If Indian Removal is not just the deportation of Native nations and peoples from their homelands but a legal assault on tribal sovereignty, it continues to haunt federal Indian law to this day. Just as the southern states used state law and the theory of state supremacy to legally eradicate Native nations within their borders in the Removal Era, now some states and Justices are seeking to constitutionalize state supremacy to do so once again. And they are using Removal-era arguments marred by colonialism, racial prejudice, and violence. The Court’s endorsement of the rejected and flawed state supremacy theory should not go unchallenged at a time when the Court has called for invalidating laws based on racism and colonialism. 68 See Ramos v. Louisiana, 140 S. Ct. 1390, 1405 (2020) (suggesting that the Court must evaluate the racist origins of laws when assessing their constitutionality). In particular, Justice Neil Gorsuch has called for the Court to overturn the Insular Cases, which justify the federal government’s power over unincorporated territories, because they rely on “racial stereotypes” that were used to justify U.S. imperialism at the end of the nineteenth century. United States v. Vaello Madero, 142 S. Ct. 1539, 1552 (2022) (Gorsuch, J., concurring). Advocates, jurists, and legal scholars must counter the Court’s and states’ use of these Removal-era holdovers. This Article will prepare them to do so.

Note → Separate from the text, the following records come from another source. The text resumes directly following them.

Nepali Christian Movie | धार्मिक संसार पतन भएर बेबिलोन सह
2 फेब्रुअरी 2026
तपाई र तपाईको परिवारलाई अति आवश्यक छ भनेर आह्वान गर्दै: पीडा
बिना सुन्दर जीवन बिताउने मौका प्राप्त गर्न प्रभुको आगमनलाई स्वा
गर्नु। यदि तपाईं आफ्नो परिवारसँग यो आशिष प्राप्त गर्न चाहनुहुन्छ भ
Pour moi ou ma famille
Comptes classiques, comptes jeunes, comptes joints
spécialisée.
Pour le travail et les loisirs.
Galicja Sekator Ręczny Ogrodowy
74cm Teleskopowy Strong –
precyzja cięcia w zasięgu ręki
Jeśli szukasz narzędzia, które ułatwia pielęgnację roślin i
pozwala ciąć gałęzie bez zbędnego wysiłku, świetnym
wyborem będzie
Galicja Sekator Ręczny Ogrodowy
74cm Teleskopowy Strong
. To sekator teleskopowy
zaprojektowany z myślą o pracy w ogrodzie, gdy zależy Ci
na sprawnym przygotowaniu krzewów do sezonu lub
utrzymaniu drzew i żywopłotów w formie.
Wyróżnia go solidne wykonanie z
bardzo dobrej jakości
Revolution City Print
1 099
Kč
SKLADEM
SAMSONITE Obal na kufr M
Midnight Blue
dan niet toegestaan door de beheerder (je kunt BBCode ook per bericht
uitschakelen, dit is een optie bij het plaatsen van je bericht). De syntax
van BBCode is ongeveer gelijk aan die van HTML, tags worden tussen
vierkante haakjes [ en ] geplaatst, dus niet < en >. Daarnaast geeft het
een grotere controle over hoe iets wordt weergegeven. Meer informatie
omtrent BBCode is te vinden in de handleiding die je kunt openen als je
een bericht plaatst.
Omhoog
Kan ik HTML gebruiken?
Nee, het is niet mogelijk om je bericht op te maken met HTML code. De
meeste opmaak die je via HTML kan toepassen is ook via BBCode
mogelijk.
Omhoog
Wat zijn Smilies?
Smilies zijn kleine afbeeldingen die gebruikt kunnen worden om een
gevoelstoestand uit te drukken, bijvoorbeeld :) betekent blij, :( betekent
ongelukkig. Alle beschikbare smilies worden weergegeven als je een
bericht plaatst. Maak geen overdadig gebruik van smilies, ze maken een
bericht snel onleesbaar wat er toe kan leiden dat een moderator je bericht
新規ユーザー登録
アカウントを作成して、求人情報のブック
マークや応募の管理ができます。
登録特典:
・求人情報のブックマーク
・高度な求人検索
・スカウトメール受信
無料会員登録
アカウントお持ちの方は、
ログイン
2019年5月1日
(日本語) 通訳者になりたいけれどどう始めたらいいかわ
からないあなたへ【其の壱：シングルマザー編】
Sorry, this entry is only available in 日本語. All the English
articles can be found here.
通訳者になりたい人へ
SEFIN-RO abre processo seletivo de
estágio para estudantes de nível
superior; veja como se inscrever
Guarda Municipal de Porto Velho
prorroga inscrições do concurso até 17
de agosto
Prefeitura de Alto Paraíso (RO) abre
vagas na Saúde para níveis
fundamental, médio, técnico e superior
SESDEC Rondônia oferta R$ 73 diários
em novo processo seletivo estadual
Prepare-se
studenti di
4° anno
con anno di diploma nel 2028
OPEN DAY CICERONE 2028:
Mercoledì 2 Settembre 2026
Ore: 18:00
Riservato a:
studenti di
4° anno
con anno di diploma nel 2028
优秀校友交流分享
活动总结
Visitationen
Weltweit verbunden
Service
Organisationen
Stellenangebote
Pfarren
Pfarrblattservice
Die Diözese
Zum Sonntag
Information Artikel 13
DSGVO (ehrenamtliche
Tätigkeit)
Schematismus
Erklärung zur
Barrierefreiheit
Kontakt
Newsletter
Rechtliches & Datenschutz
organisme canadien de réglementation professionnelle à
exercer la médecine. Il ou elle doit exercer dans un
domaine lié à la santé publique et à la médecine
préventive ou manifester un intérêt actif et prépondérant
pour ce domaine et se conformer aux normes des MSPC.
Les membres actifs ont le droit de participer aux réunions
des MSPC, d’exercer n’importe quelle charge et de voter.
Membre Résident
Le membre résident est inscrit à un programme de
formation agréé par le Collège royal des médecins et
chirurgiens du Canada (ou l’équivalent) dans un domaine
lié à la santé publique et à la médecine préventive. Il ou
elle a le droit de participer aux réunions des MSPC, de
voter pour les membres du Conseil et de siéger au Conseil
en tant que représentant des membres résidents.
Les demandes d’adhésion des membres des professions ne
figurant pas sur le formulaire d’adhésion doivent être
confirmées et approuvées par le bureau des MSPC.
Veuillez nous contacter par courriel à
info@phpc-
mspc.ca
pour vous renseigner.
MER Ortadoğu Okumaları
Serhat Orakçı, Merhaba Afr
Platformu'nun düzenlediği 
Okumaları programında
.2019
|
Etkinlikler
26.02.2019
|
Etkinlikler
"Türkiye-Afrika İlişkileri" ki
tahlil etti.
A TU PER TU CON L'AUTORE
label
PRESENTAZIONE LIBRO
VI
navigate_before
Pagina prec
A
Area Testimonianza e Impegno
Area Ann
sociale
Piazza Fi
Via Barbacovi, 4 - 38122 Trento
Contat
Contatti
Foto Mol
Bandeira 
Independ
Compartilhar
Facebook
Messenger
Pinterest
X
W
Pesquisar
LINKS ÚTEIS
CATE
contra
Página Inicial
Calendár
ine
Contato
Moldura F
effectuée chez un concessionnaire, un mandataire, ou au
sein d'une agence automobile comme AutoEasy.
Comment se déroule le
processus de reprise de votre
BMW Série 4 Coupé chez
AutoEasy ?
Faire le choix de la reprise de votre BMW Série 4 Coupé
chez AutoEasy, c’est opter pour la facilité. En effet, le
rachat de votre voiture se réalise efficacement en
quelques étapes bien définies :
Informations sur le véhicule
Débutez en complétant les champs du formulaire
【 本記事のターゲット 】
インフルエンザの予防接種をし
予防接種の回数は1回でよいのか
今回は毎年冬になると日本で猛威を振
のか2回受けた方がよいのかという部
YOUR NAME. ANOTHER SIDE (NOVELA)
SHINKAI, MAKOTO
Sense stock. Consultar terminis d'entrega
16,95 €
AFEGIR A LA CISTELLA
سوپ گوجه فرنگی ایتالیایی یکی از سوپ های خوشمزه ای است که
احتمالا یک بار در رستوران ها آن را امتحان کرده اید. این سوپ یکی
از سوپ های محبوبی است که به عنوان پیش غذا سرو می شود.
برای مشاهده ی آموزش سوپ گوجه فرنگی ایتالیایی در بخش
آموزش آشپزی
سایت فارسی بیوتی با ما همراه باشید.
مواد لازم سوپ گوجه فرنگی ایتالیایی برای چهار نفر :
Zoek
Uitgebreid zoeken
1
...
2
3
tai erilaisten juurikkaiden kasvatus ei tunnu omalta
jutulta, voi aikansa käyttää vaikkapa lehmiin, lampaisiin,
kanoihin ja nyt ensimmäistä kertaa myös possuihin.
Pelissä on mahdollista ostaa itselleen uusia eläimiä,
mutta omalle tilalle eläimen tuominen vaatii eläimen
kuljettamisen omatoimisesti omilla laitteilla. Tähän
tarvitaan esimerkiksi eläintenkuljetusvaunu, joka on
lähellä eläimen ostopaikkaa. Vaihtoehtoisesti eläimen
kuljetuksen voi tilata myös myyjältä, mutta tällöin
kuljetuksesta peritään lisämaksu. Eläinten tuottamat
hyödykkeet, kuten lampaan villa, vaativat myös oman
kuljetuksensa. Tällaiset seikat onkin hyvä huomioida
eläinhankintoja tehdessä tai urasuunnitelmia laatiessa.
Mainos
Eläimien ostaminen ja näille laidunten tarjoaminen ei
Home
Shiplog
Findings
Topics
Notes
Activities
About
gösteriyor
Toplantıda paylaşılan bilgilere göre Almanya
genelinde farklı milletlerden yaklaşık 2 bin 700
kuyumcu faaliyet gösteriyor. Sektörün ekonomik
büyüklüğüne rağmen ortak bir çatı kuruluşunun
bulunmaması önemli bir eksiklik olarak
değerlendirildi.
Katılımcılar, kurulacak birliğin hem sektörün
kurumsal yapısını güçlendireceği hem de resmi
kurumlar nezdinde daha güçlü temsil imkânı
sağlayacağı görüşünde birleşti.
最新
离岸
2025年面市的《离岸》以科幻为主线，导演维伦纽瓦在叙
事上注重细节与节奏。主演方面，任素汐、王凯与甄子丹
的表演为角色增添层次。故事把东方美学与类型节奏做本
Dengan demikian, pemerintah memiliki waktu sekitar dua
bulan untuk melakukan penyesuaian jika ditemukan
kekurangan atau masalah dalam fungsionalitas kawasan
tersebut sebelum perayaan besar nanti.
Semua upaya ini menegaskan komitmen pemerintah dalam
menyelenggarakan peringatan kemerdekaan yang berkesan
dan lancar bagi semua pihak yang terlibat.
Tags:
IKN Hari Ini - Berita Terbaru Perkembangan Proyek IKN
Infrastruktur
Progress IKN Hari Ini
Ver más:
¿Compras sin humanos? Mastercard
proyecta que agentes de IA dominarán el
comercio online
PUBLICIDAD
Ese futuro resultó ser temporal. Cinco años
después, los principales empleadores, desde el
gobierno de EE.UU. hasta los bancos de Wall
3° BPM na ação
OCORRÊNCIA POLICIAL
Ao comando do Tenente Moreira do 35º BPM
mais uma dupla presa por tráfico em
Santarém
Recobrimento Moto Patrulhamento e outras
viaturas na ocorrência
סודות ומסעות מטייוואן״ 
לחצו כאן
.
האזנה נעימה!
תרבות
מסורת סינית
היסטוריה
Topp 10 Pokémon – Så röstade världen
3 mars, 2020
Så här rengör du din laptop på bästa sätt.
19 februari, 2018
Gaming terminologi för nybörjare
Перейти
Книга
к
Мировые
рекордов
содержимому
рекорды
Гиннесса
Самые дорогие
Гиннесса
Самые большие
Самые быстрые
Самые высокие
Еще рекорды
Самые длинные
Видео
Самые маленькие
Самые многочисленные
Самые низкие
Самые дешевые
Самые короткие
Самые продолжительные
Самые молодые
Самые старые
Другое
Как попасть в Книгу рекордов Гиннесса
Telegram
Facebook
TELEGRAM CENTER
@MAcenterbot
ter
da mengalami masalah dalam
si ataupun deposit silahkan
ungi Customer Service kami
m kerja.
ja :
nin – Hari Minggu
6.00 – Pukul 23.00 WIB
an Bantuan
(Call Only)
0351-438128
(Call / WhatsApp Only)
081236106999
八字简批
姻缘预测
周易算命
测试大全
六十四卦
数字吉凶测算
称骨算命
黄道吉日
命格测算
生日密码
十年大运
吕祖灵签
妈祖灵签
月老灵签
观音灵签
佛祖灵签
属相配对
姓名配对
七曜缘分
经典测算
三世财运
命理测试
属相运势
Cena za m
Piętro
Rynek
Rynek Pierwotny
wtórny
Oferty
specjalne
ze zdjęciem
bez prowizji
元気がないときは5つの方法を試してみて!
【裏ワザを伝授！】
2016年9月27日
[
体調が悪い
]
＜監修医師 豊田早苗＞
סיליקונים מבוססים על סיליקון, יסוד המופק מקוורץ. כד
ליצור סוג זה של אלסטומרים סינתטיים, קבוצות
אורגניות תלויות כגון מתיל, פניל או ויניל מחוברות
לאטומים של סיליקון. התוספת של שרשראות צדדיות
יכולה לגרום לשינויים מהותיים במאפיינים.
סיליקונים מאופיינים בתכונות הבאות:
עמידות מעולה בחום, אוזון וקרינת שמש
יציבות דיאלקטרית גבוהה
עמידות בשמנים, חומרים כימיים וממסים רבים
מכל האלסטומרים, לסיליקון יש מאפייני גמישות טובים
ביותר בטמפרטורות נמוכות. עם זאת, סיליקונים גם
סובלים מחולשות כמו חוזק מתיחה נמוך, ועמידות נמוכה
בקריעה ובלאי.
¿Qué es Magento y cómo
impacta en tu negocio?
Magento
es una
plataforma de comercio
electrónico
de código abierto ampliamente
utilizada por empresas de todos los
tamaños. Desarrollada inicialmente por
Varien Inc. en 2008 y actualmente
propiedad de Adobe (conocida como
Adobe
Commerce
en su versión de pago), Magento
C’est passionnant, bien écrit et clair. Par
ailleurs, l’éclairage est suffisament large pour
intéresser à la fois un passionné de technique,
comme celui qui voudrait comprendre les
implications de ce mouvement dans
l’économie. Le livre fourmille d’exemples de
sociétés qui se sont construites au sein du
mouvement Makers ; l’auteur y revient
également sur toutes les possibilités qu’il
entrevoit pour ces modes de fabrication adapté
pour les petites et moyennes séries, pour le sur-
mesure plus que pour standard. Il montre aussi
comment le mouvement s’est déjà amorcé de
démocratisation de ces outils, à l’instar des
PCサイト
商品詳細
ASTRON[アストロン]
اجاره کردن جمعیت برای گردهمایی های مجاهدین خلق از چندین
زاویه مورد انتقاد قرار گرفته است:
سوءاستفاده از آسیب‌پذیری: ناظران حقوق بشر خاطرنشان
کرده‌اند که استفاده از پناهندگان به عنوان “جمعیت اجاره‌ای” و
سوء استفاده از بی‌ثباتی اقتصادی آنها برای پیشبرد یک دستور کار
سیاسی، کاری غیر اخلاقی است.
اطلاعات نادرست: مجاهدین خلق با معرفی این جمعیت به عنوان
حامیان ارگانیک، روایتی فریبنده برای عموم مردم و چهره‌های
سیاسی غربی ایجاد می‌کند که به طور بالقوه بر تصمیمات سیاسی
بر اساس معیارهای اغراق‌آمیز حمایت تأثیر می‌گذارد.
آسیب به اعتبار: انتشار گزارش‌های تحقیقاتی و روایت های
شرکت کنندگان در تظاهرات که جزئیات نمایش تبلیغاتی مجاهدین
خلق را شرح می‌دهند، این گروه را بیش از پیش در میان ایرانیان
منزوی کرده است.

This Article proceeds in four parts. Part I provides a brief history of the relationship between state authority and Indian affairs in the Founding and Removal Eras, describing the development of the Indian affairs legal regime that southern states challenged in the early nineteenth century. Part II uncovers the creation of the southern states’ theory of state supremacy, which arose as they sought to extend state law over Native nations and eradicate tribal power. It identifies the legal bases and rhetorical themes of the state supremacy arguments. The Part also describes the rejection of these arguments in the foundational Indian law case of Worcester v. Georgia. 69 31 U.S. (6 Pet.) 515 (1832). Part III turns to the persistence of the state supremacy arguments in the late nineteenth century and then to their revival in the early twenty-first century. It uncovers examples of Justices appropriating these arguments against tribal interests as well as states invoking them as parties to recent Indian law cases before the Court. Part IV argues that the theory of state supremacy now reigns victorious in Indian law with the Court’s decision in Castro-Huerta. 70 Oklahoma v. Castro-Huerta, 142 S. Ct. 2486 (2022). It analyzes the various ways the Castro-Huerta majority relied on Removal-era arguments. It also points to the overarching problems in the Court’s and state litigants’ use of state supremacy arguments in the present day. As the Part illustrates, the constitutional, historical, and racial bases for the state supremacy theory render the theory illegitimate. The Part concludes by considering the potential impacts of Castro-Huerta on federal Indian law doctrine.